The defender succeeds in beating off the whole attack if either:
- the defender has beaten all the attack cards played so far, and none of the defender's opponents is able and willing to continue the attack;
- the defender succeeds in beating six attacking cards;
- the the defender (having begun the defence holding fewer than six cards) has no cards left in hand, all the defender's cards having been used to beat attack cards.
When an attack is beaten off, all the cards played during the bout (the attacking cards and the defender's cards) are thrown face down on a discard heap and are not used again during the play of this deal. The defender becomes the attacker for the next bout, and the player to the new attacker's left is the new defender.
The player who begins the attack is the principal attacker, but other opponents of the defender can join in the attack if they have suitable cards to attack with. The principal attacker always has priority - the others can only join in with permission. For instance, the principal attacker can say "Wait, I am playing" or "Go ahead", or even ask the others questions such as whether they have a trump to attack with, and if not continue the attack himself. The second and third attackers are players from the rigth and left hands from the principal attacker. So, only the players sitting next to the defender on either side are allowed to take part in an attack.

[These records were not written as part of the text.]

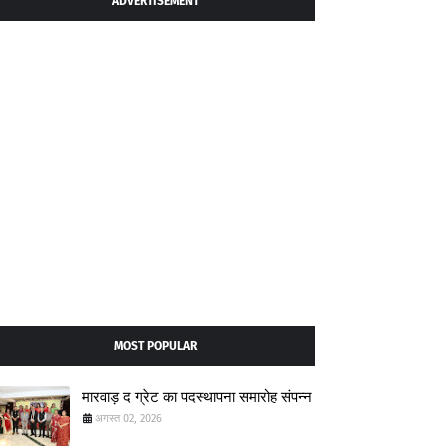
ADVERTISEMENT
MOST POPULAR
मारवाड़ द ग्रेट का पदस्थापना समारोह संपन्न
अगस्त 02, 2026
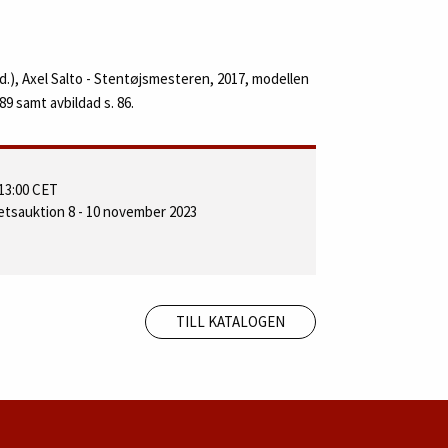
d.), Axel Salto - Stentøjsmesteren, 2017, modellen
89 samt avbildad s. 86.
13:00 CET
tetsauktion 8 - 10 november 2023
TILL KATALOGEN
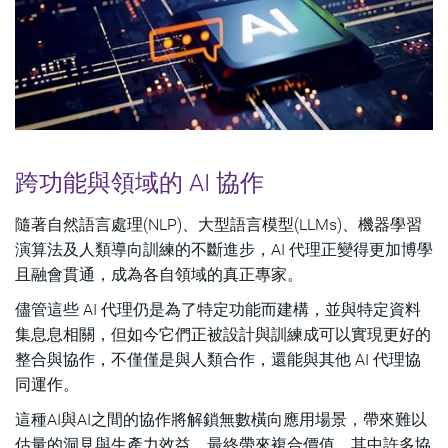
跨功能與領域的 AI 協作
隨著自然語言處理(NLP)、大型語言模型(LLMs)、機器學習
演算法及人類導向訓練的不斷進步，AI 代理正變得更加博學
且融會貫通，成為各自領域的真正專家。
儘管這些 AI 代理仍是為了特定功能而建構，並與特定資料
集息息相關，但如今它們正被設計與訓練成可以實現更好的
整合與協作，不僅僅是與人類合作，還能與其他 AI 代理協
同運作。
這種AI與AI之間的協作將解鎖無數橫向應用場景，帶來難以
估量的洞見與生產力效益，最終帶來複合價值。其中許多協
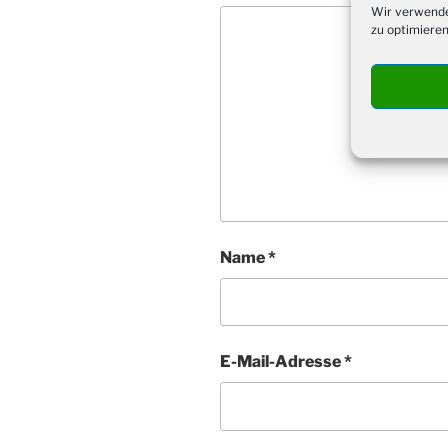
Wir verwende
zu optimieren
Name
*
E-Mail-Adresse
*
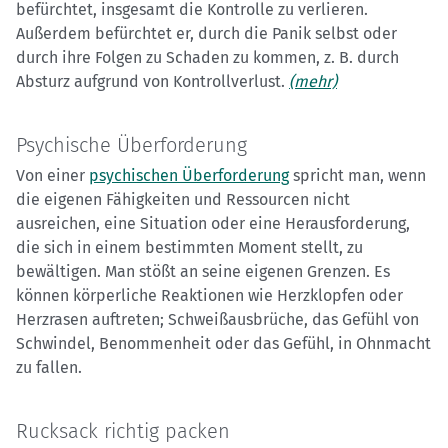
befürchtet, insgesamt die Kontrolle zu verlieren.
Außerdem befürchtet er, durch die Panik selbst oder
durch ihre Folgen zu Schaden zu kommen, z. B. durch
Absturz aufgrund von Kontrollverlust.
(mehr)
Psychische Überforderung
Von einer
psychischen Überforderung
spricht man, wenn
die eigenen Fähigkeiten und Ressourcen nicht
ausreichen, eine Situation oder eine Herausforderung,
die sich in einem bestimmten Moment stellt, zu
bewältigen. Man stößt an seine eigenen Grenzen. Es
können körperliche Reaktionen wie Herzklopfen oder
Herzrasen auftreten; Schweißausbrüche, das Gefühl von
Schwindel, Benommenheit oder das Gefühl, in Ohnmacht
zu fallen.
Rucksack richtig packen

The defender always defends alone.
If at any stage, the defender is unable to or does not wish to beat one of the attack cards, the defender must pick up all the cards played during the bout - both the attacking cards and the cards used to beat them. All these cards become part of the defender's hand. In addition, the players who were entitled to take part in the attack can give to the defender (face up) any further cards which they could legally have played if the attack had continued. These extra cards must also be added to the defender's hand. The bout is then over. Since the attack has succeeded, the defender does not get a turn to attack. The next attacker is the player to the left of the unsuccessful defender, and the new defender is the player to the left of the new attacker as usual.
According to conditions (ii) and (iii) mentioned above, the total number of cards played by the attackers is limited to 5, or to the number of cards in the defender's hand, whichever is less. The principal attacker has priority, followed by the other attackers in clockwise order. If the attackers play too many cards, the defender can choose which cards to beat or pick up, giving the remainder back to the attackers. The same applies if after the defender picks up, the attackers give too many additional cards: the defender only accepts 5 attack cards in total (including any beaten cards); the remainder are given back to the attackers.
In practice an attacker may play several cards at once, provided that all are legal. For example an attacker might begin by playing two sixes, rather than playing one six, waiting for it to be beaten or picked up, and then producing the other six. There is no real point in doing playing more than one card at a time, except to speed up the game; the same cards could equally well be played singly. In fact, attacking with more than one card gives the defender the advantage of seeing more of the attack before deciding whether and how to try to beat the cards.